Labour’s victory masks the fact that in much of the country the 2024 election catapulted Reform into being the de facto party of opposition, and this has triggered an internal reckoning within the Conservative Party that is seeing a significant portion of the party moving ever further rightward and largely embracing Reform Party rhetoric. (While most Conservatives haven’t supported the rioters this week, at least one senior Conservative did come out with a statement that seemed to at least give succor to the far right, arguing that the riots were a “symptom” of mass opposition to migration and of the government’s failure to lower migration levels in the years following Brexit.)

Now a member of Parliament in the U.K., Farage has used his new platform to continue to stir up race hatred, much as the infamous politician Enoch Powell did in the late 1960s, when he warned of “rivers of blood” in British streets as a consequence of mass immigration. Meanwhile, online followers of the paramilitarist anti-immigration organizer Tommy Robinson, whose English Defense League has engaged in violence against immigrants and people of color for years, have used the horrors of Southport to bring far right rioters out onto the streets.

Robinson, whose real name is Stephen Yaxley-Lennon, was deplatformed by Twitter in 2018 for his promotion of violence and his dissemination of conspiracy theories. Last year, however, Elon Musk brought him back online. Since then, his ability to mobilize far right mobs has only grown: in late July, he orchestrated a demonstration in the center of London that brought upward of 20,000 flag-waving followers out to Trafalgar Square.
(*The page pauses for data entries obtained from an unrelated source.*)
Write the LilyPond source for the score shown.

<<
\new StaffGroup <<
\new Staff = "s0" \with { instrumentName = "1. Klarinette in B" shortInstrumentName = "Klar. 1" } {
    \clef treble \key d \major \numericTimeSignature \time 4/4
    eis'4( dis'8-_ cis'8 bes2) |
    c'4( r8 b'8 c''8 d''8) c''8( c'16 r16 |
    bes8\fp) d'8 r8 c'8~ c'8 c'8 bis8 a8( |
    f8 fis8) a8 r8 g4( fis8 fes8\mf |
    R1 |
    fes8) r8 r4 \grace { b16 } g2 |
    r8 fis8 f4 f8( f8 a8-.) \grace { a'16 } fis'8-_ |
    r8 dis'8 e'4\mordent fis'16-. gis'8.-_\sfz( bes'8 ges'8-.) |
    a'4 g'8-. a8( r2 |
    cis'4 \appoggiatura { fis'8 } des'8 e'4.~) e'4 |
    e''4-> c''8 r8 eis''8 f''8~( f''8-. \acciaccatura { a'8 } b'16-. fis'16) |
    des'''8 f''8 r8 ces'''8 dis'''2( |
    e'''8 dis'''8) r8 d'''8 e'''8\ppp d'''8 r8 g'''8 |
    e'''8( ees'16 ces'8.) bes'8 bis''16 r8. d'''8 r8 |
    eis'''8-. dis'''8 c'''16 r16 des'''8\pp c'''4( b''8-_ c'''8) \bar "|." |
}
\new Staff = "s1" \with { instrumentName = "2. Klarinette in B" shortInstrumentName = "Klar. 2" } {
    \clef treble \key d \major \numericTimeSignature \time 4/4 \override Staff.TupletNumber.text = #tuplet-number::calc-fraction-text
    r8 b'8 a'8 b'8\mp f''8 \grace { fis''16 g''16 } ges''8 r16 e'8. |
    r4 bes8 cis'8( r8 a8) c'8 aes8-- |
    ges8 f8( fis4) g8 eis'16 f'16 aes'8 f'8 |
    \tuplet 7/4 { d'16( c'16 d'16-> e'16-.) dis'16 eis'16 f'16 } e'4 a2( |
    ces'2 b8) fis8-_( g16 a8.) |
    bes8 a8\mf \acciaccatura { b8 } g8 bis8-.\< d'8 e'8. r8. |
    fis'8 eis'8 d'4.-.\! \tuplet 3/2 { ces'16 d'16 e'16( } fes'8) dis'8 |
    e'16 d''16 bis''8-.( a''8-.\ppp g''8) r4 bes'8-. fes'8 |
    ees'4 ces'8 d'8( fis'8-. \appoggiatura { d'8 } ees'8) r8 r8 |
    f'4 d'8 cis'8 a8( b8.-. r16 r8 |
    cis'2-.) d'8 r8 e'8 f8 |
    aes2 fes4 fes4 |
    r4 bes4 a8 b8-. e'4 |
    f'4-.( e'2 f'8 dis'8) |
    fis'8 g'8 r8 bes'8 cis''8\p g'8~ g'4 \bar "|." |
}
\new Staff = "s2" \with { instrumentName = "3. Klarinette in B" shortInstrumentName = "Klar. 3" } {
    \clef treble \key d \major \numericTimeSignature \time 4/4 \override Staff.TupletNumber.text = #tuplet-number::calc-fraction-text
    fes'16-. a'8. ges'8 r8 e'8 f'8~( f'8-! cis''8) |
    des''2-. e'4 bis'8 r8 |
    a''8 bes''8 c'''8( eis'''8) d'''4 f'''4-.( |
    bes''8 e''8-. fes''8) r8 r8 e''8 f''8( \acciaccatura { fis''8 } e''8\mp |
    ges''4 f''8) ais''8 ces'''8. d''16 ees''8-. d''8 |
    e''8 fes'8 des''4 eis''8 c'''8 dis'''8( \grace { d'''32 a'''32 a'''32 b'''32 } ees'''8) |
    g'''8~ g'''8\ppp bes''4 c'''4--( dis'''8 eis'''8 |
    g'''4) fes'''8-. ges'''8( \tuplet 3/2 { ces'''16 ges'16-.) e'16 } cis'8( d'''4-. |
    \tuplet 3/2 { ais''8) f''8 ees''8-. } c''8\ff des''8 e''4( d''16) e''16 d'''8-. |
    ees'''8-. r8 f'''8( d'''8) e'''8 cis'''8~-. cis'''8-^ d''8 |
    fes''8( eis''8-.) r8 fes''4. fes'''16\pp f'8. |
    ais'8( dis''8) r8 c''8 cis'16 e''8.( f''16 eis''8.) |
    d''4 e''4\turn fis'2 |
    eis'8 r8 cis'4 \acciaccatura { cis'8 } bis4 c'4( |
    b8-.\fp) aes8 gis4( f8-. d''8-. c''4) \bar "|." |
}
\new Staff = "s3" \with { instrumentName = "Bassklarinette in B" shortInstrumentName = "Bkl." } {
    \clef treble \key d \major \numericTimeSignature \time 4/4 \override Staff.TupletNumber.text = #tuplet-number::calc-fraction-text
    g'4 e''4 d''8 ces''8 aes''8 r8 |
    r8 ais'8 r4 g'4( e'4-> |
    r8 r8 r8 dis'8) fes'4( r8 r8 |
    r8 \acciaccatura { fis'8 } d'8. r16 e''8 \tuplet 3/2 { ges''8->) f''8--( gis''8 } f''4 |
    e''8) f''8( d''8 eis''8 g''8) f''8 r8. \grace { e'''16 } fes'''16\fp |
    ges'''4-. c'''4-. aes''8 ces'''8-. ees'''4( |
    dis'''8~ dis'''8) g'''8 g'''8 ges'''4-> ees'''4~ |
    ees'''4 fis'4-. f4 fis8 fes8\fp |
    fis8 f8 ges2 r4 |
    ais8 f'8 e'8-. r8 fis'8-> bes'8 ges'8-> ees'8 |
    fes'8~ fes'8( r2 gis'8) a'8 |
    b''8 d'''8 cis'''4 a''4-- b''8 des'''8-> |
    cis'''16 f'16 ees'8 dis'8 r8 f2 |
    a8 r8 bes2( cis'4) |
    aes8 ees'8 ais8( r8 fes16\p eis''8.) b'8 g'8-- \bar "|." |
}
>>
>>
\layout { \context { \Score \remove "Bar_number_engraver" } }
Anti-racist organizers in the U.K., as well as the British government, have argued that this past week’s riots have been facilitated by social media companies’ inability to — or disinterest in — reining in Robinson and his followers. Hope Not Hate has referenced a “blizzard of false information” in the hours following the Southport killings. The result has been disastrous: violent, far right rioting has convulsed the British Isles. But it would be wrong to simply lay the blame for this upheaval at Elon Musk’s feet. Yes, the titans of social media are irresponsible in the extreme for magnifying the toxic messages of people such as Robinson. But the culture of intolerance toward migrants in the U.K. has been a long time in the making, and far too many politicians have been stoking anti-immigrant bigotry as a way to score cheap political points.